God does not owe me any explanations for the length of this adoption process or the bumps along the way. He may graciously reveal some later, but now He just wants me to RELAX and let Him finish what He has begun. I do have His promise, as does everyone, that what He has begun He will complete. And not miss the blessing in the middle of the questions. Every extra day Maxim and I wait to come home is another one watch God provide for us and work through us. How I conduct my day with Maxim, how I approach the wait outwardly, how I express Biblical principles to the best of my understanding through words and actions, are all being watched by more people than I would have thought. This is truly a place where there are indeed faithful believers, but they are surrounded by a nation who for the most part has no concept at all of a real God at all, let alone One Who desires to relate to and lead them personally.
No concept of that at all. I have not encountered that before. Its one thing to live in a society where the idea of a real God is at least still floating around if not embraced by all. It is very sobering to be in a place where so many have had the concept completely erased from their realm of thinking. At least the time I spend with others here can be used as potential seed in a few minds. Not to my credit. Only God's.

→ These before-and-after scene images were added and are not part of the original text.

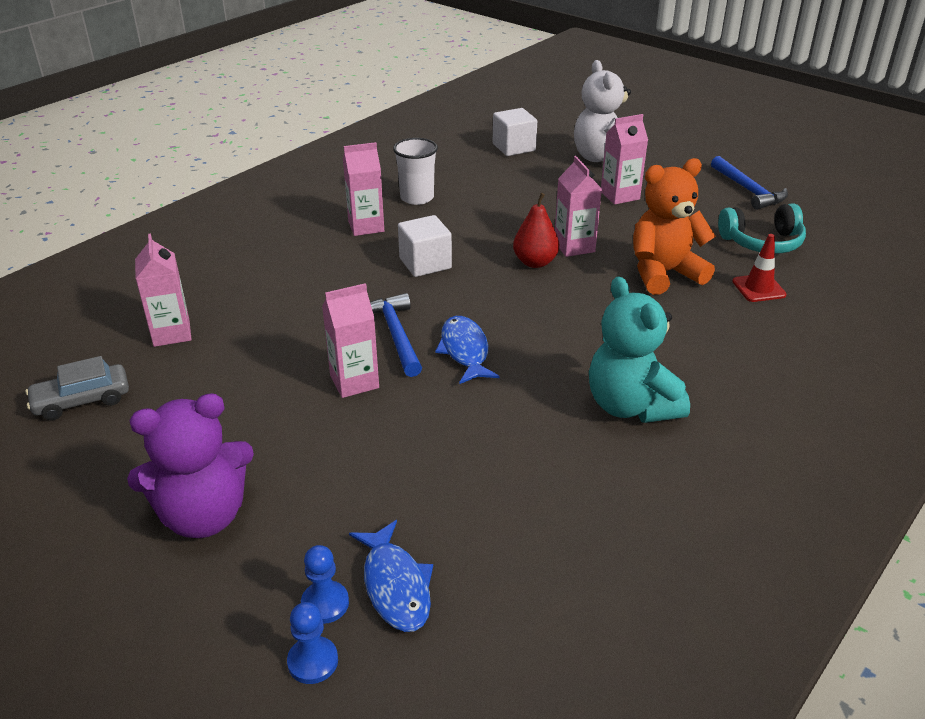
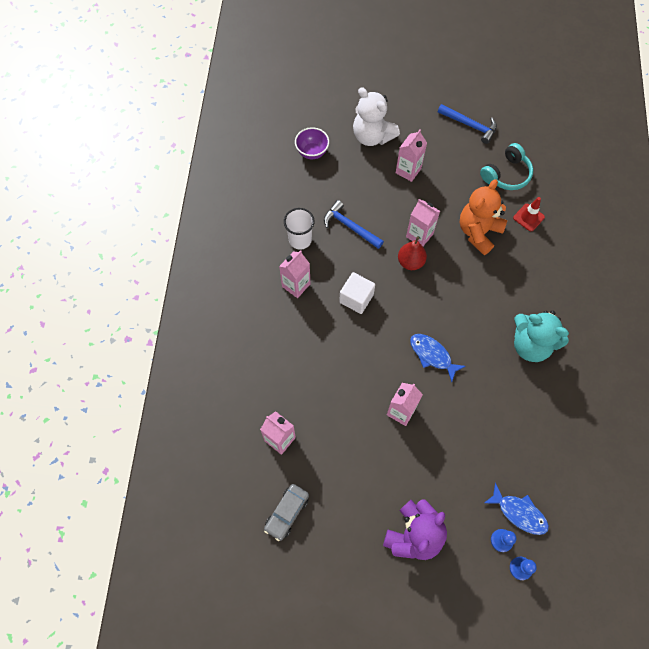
camera: 35 degrees left, 30 degrees up
(396, 335) = (391, 365): blue hammer -> blue hammer (350, 226)
(514, 147) = (312, 152): white cube -> purple bowl

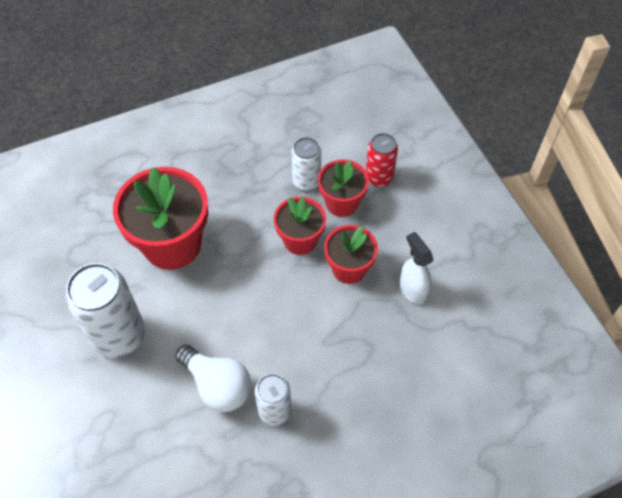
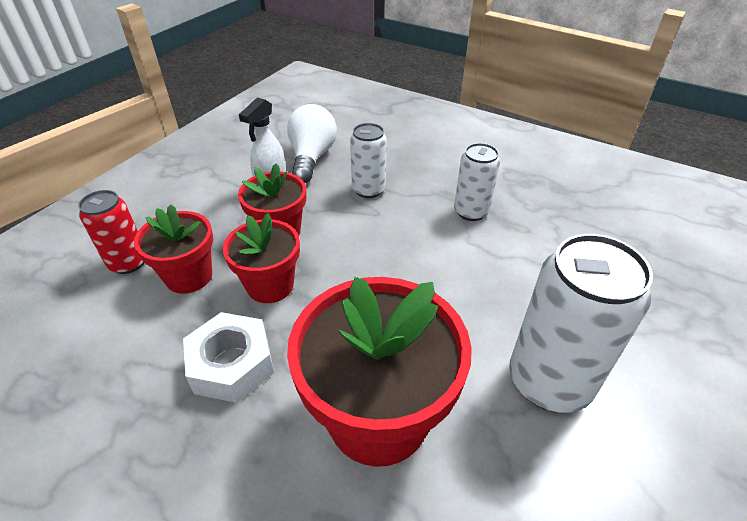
camera: 125 degrees left, 15 degrees down
(218, 385) = (495, 258): white light bulb -> white light bulb (311, 157)
(255, 199) = (232, 364): none -> white nut
(306, 181) = (169, 325): white can -> white can (368, 190)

Igor will be going back to the passport office in Kherson on the 8th of January. They have told him it will likely be ready that day and should be to me by the morning of the 9th. May it be so. I believe it is truly likely since our friends the McGowans already received theirs and are now settling back at home in the States (Martita, hope you are all recovering well from the journey and His peace is with you in all the adjustments; congratulations on the completion of adding your new son). On Monday the 5th, I will make a second visit to the U.S. Embassy to turn in more papers I have ready. It means paying a driver multiple times but in the end it will be worth it because when the passport comes, I will only need to spend about an hour at the Embassy to turn in the passport and Maxim's medical report from the doctor he will see here in Kiev. If the passport does indeed arrive in my hands on Friday the 9th, I will not want to waste any time filling out forms I can be taking care of now. I am going to be in "get this done and get on a plane" mode. God knows and He is already walking ahead of us.

So tonight, as we are into another Sabbath in Ukraine, I can rest knowing I am still in the hands of the Father and He has EVERYTHING under control. I will put our chocolate-loving, wiggly, ever-observant, stubborn, humorous little boy to bed and then myself, and see what tomorrow holds. Blessing and delight for sure, because it is His day.

Hello to new and old friends who have stopped at the blog for the first time. Shelly, I hope we can do some serious catching up. Blessings on your long awaited house full. I am thrilled for you.

4 comments:

Dean and Heidi said...

Hi Jenna,

Hang in there. This phase is nearly done. You and Daniel have done a great job up to now. Look forward to the new journey once you get home. You guys have three terrific kids already - you've done such a marvelous job so far. There is no doubt that the transition of grafting Maxim into your family will be blessed.

Heidi

Anonymous said...

Blessings on another Sabbath Day. May it be a special one for the two of you -- there will never be another like it! Thank for 'blogging' your thoughts. So much I long to understand about being a branch on the vine. . .

Jan S.

ArtworkByRuth said...

So sorry to hear the delay is even longer! We still are praying for you! We are gearing up and packing to come to Ukraine email me anything you think we might need out of the usual! THANKS!
May God to Bless your time!

Tami said...

I'm so glad you're able to find His peace in your situation. Its so hard to do when you're in the midst of your situation. Even though you may not feel like it, you're handling all of this with grace. It's a great example to other believers who will be following in your shoes.